Retype the text of every one of the records below without altering a single line, and omit the pictures from your answer.

[Excerpts from a dataset]
* * * * * * *

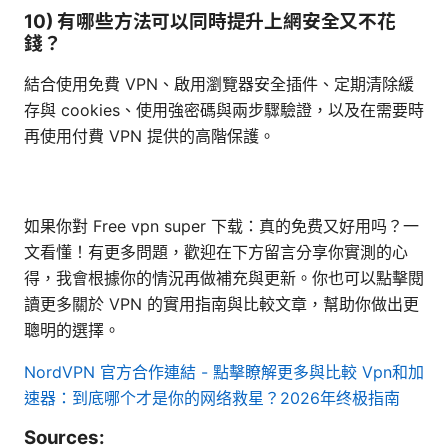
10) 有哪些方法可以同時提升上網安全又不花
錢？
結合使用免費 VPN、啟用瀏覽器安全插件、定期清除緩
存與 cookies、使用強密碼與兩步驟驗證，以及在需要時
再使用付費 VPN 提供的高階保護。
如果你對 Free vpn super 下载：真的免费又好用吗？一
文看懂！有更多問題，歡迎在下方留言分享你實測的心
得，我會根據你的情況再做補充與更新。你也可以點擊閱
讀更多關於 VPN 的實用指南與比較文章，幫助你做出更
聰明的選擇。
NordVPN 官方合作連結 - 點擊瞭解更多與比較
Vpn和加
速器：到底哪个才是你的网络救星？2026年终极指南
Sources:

* * * * * * *

### OUTPUT
10) 有哪些方法可以同時提升上網安全又不花
錢？
結合使用免費 VPN、啟用瀏覽器安全插件、定期清除緩
存與 cookies、使用強密碼與兩步驟驗證，以及在需要時
再使用付費 VPN 提供的高階保護。
如果你對 Free vpn super 下载：真的免费又好用吗？一
文看懂！有更多問題，歡迎在下方留言分享你實測的心
得，我會根據你的情況再做補充與更新。你也可以點擊閱
讀更多關於 VPN 的實用指南與比較文章，幫助你做出更
聰明的選擇。
NordVPN 官方合作連結 - 點擊瞭解更多與比較
Vpn和加
速器：到底哪个才是你的网络救星？2026年终极指南
Sources:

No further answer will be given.